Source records
● ● ● ●

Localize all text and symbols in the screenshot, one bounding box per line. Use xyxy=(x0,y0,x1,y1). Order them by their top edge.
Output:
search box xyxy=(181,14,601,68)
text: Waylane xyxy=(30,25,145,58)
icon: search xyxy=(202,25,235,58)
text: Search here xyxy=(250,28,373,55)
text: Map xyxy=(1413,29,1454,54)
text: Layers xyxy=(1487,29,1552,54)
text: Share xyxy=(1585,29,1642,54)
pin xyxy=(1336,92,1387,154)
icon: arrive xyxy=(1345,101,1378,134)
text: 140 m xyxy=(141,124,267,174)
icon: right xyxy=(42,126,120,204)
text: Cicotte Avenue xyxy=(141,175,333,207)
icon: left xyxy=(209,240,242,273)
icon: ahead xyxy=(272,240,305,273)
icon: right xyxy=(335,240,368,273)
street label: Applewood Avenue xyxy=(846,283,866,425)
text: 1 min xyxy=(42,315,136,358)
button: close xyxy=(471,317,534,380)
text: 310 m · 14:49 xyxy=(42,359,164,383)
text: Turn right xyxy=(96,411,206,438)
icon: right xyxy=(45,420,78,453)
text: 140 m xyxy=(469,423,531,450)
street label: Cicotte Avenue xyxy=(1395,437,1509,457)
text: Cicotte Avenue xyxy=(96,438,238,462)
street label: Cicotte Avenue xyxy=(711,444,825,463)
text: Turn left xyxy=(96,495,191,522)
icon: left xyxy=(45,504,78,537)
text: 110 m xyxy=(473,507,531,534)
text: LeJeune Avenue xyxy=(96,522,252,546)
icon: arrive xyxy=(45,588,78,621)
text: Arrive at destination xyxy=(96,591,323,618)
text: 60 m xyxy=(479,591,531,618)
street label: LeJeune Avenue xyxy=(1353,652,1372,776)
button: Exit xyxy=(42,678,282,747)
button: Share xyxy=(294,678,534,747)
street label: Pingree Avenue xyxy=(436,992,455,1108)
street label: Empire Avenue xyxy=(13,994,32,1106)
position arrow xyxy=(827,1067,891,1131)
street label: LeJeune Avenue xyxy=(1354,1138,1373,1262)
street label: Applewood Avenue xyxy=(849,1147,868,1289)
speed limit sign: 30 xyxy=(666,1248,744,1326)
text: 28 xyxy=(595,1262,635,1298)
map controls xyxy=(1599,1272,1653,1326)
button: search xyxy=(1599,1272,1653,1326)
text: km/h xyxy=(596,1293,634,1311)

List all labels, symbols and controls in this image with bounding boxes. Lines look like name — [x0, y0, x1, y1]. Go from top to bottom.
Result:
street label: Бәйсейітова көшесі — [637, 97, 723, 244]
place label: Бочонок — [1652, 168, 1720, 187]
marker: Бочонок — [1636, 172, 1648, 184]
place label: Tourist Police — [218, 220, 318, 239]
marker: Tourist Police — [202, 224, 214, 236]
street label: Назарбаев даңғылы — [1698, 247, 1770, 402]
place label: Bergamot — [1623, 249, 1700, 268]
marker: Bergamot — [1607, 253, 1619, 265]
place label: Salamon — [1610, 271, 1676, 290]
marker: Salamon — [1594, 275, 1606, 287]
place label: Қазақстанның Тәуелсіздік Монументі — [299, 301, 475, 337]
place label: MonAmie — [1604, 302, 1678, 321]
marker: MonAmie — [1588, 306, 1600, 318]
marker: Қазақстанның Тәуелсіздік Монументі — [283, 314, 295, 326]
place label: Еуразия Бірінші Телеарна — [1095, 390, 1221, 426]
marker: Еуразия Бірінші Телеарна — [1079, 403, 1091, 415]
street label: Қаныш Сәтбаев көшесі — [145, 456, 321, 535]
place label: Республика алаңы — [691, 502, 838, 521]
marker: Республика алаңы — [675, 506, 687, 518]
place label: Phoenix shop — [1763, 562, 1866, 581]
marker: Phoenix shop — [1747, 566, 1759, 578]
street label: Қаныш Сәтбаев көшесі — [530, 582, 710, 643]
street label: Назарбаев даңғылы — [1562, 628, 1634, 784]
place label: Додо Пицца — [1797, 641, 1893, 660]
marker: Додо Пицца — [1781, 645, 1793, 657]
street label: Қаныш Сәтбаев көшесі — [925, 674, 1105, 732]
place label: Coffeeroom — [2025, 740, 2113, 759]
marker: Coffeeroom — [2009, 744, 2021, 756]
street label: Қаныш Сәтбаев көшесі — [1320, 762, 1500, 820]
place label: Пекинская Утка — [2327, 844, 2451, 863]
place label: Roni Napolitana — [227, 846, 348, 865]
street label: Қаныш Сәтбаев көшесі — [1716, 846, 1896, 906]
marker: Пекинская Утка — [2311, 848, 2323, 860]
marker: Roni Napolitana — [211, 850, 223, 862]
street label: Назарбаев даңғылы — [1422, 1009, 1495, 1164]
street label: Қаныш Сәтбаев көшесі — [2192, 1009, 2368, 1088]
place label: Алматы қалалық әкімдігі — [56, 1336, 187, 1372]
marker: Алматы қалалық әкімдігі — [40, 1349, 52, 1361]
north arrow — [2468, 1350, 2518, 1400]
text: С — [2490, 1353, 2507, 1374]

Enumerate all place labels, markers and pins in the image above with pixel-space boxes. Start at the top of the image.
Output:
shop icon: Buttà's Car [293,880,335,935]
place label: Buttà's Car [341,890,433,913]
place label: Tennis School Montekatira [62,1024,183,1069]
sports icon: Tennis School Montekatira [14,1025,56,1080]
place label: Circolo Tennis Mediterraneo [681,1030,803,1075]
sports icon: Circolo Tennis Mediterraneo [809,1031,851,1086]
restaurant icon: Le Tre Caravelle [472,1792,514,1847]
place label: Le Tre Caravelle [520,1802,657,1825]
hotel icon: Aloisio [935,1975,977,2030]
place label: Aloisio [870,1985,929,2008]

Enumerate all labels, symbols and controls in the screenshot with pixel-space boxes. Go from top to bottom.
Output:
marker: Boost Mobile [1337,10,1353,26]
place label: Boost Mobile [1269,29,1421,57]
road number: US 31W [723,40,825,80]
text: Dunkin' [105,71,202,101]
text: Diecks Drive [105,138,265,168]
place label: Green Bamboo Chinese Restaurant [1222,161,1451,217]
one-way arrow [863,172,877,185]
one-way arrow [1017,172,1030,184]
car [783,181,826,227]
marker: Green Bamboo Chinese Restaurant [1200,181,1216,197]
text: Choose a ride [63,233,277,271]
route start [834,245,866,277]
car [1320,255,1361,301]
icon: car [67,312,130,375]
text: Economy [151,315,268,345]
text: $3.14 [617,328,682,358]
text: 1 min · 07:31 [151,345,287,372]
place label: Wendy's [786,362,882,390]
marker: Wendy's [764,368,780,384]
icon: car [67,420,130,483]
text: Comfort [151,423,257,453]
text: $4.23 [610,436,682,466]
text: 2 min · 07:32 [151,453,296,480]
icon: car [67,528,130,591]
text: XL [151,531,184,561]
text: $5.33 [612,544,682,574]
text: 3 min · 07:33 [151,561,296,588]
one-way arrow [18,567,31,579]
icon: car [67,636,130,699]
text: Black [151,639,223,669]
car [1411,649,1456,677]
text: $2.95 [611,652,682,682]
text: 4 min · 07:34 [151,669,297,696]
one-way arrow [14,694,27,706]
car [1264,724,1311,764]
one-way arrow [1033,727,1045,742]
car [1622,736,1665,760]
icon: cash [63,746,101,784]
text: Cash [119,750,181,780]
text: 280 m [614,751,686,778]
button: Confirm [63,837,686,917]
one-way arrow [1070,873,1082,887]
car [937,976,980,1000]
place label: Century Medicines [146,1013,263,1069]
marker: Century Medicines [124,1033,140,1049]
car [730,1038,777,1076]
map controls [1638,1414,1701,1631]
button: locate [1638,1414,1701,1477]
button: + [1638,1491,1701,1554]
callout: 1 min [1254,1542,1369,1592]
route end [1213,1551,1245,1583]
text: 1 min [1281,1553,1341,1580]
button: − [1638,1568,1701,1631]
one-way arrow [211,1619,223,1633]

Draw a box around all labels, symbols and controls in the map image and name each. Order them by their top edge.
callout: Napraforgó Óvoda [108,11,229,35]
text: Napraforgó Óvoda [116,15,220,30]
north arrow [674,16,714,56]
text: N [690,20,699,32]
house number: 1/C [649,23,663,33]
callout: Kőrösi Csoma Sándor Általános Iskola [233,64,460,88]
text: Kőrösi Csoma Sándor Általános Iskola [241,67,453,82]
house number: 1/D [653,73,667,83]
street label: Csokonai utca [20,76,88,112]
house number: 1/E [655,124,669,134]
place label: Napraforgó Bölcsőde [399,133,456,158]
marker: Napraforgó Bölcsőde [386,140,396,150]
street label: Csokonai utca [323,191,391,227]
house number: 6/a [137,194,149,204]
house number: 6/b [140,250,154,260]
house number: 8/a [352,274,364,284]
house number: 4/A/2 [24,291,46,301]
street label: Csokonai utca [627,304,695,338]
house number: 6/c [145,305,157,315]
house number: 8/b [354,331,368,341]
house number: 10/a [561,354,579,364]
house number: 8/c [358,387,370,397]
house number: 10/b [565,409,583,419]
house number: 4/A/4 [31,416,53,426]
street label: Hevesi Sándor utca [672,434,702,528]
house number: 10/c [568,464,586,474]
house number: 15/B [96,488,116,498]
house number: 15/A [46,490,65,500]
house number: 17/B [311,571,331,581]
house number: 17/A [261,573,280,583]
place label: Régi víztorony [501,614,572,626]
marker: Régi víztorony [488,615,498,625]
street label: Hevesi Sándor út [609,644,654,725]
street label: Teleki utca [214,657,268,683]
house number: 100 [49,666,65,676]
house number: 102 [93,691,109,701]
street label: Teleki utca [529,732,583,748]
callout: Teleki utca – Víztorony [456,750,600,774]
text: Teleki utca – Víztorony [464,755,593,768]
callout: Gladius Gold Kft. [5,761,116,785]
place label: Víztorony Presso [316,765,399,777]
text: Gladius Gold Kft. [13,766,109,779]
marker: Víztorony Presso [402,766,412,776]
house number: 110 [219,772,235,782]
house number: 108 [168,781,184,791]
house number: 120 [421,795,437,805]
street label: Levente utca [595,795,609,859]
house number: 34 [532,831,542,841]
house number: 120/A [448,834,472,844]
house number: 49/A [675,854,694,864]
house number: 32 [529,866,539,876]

● ● ● ●

* **Exercise brief**: Every line above that holds the word "Century" should be copied out.

* **Result below**:
place label: Century Medicines [146,1013,263,1069]
marker: Century Medicines [124,1033,140,1049]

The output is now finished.